YOUR ASSIGNMENT: Though the entries contain pictures, the copy you make should hold only the rest, exactly as written.

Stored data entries
==============================

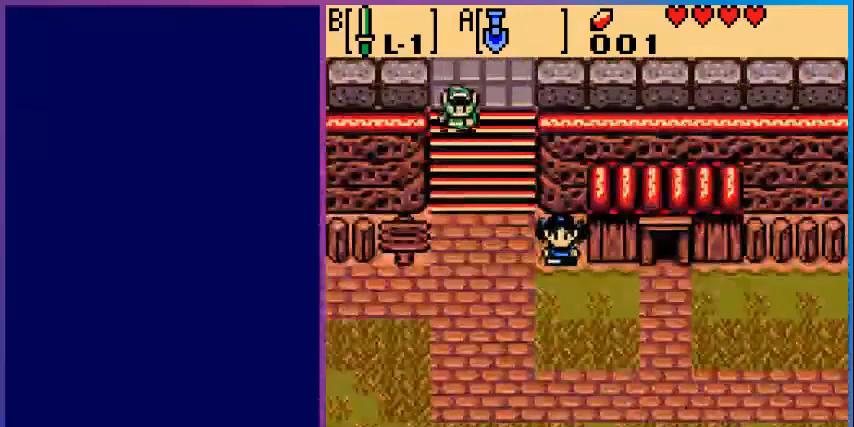
{"buttons": ["DPAD_DOWN"], "events": []}
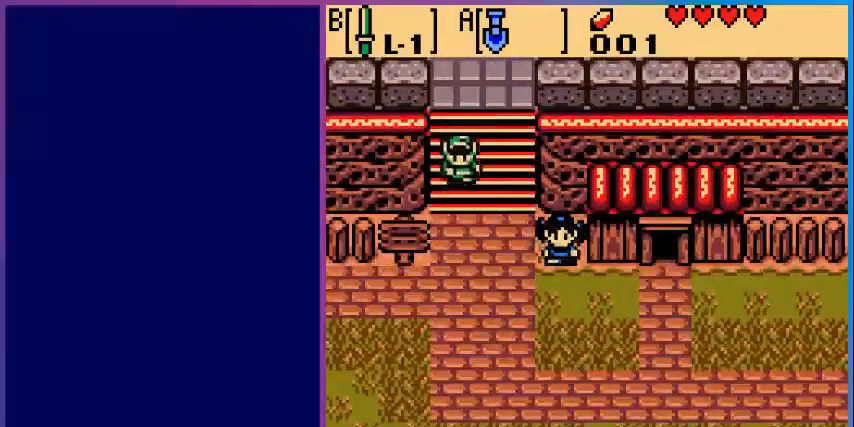
{"buttons": ["DPAD_DOWN", "DPAD_RIGHT"], "events": [[360, "DPAD_RIGHT", "down"]]}
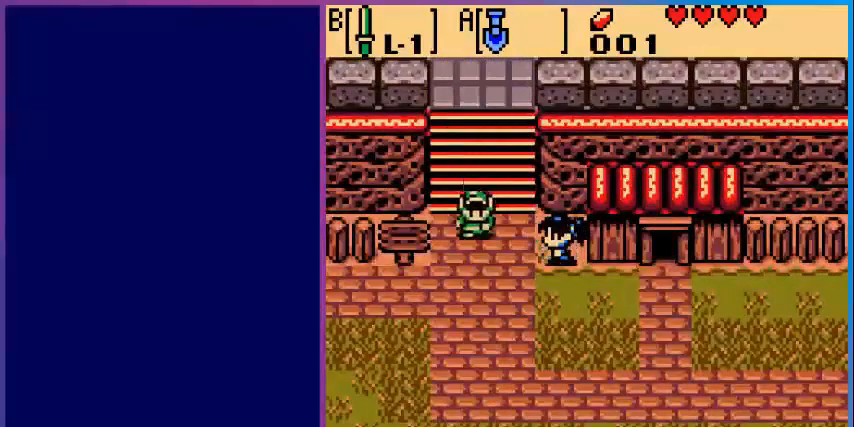
{"buttons": ["DPAD_RIGHT"], "events": [[480, "DPAD_DOWN", "up"]]}
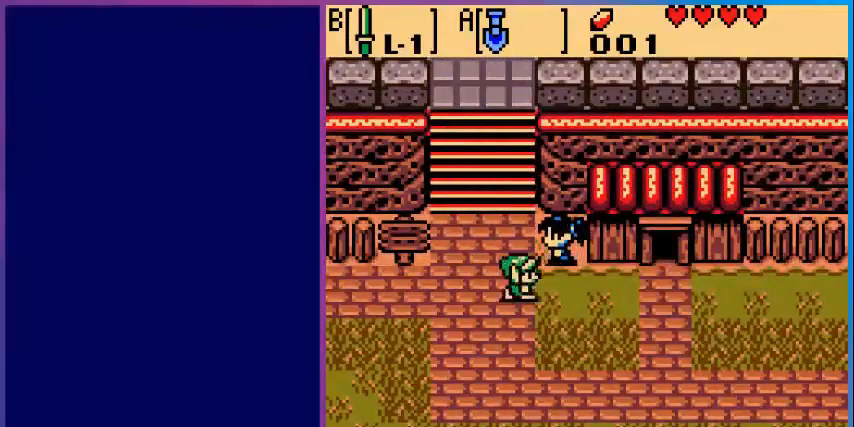
{"buttons": [], "events": [[400, "DPAD_RIGHT", "up"]]}
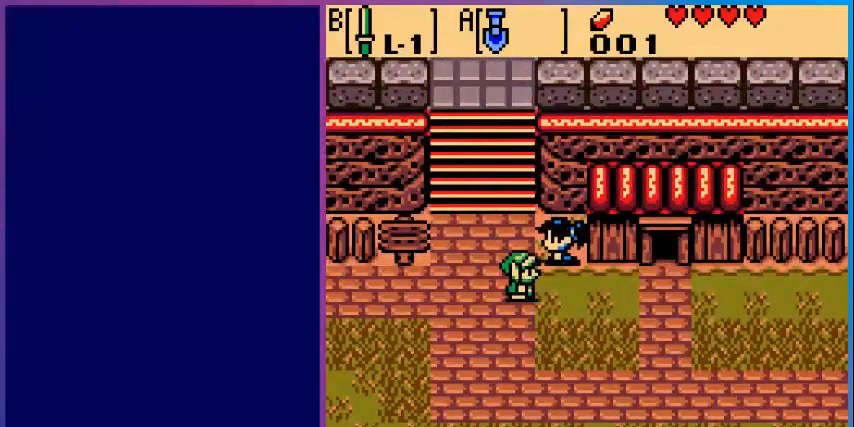
{"buttons": ["DPAD_UP"], "events": [[40, "DPAD_DOWN", "down"], [200, "DPAD_DOWN", "up"], [240, "DPAD_RIGHT", "down"], [400, "DPAD_RIGHT", "up"], [400, "DPAD_UP", "down"]]}
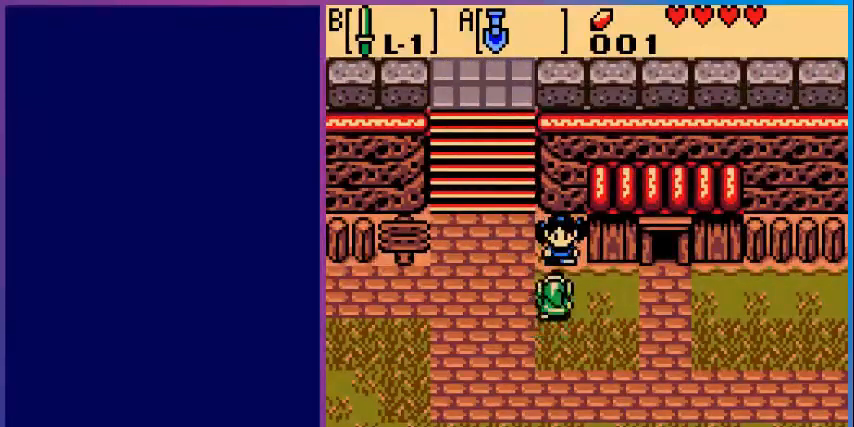
{"buttons": ["A"], "events": [[80, "A", "down"], [80, "DPAD_UP", "up"], [280, "A", "up"], [480, "A", "down"]]}
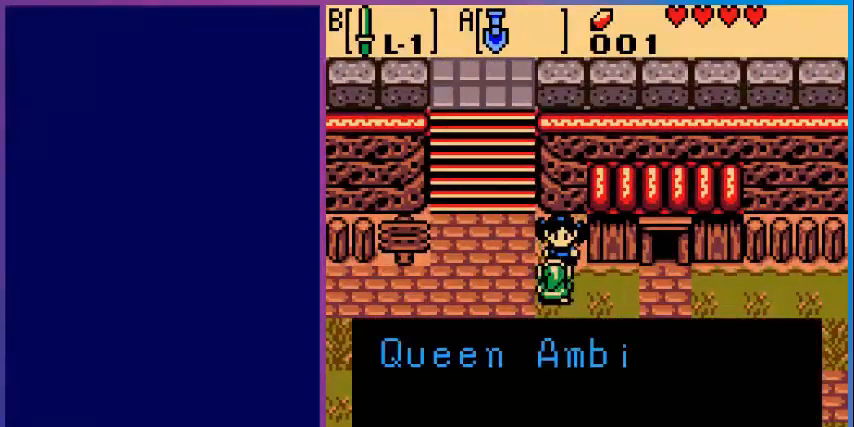
{"buttons": [], "events": [[200, "A", "up"]]}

==============================

OUTPUT FOR THIS TASK:
{"buttons": ["DPAD_DOWN"], "events": []}
{"buttons": ["DPAD_DOWN", "DPAD_RIGHT"], "events": [[360, "DPAD_RIGHT", "down"]]}
{"buttons": ["DPAD_RIGHT"], "events": [[480, "DPAD_DOWN", "up"]]}
{"buttons": [], "events": [[400, "DPAD_RIGHT", "up"]]}
{"buttons": ["DPAD_UP"], "events": [[40, "DPAD_DOWN", "down"], [200, "DPAD_DOWN", "up"], [240, "DPAD_RIGHT", "down"], [400, "DPAD_RIGHT", "up"], [400, "DPAD_UP", "down"]]}
{"buttons": ["A"], "events": [[80, "A", "down"], [80, "DPAD_UP", "up"], [280, "A", "up"], [480, "A", "down"]]}
{"buttons": [], "events": [[200, "A", "up"]]}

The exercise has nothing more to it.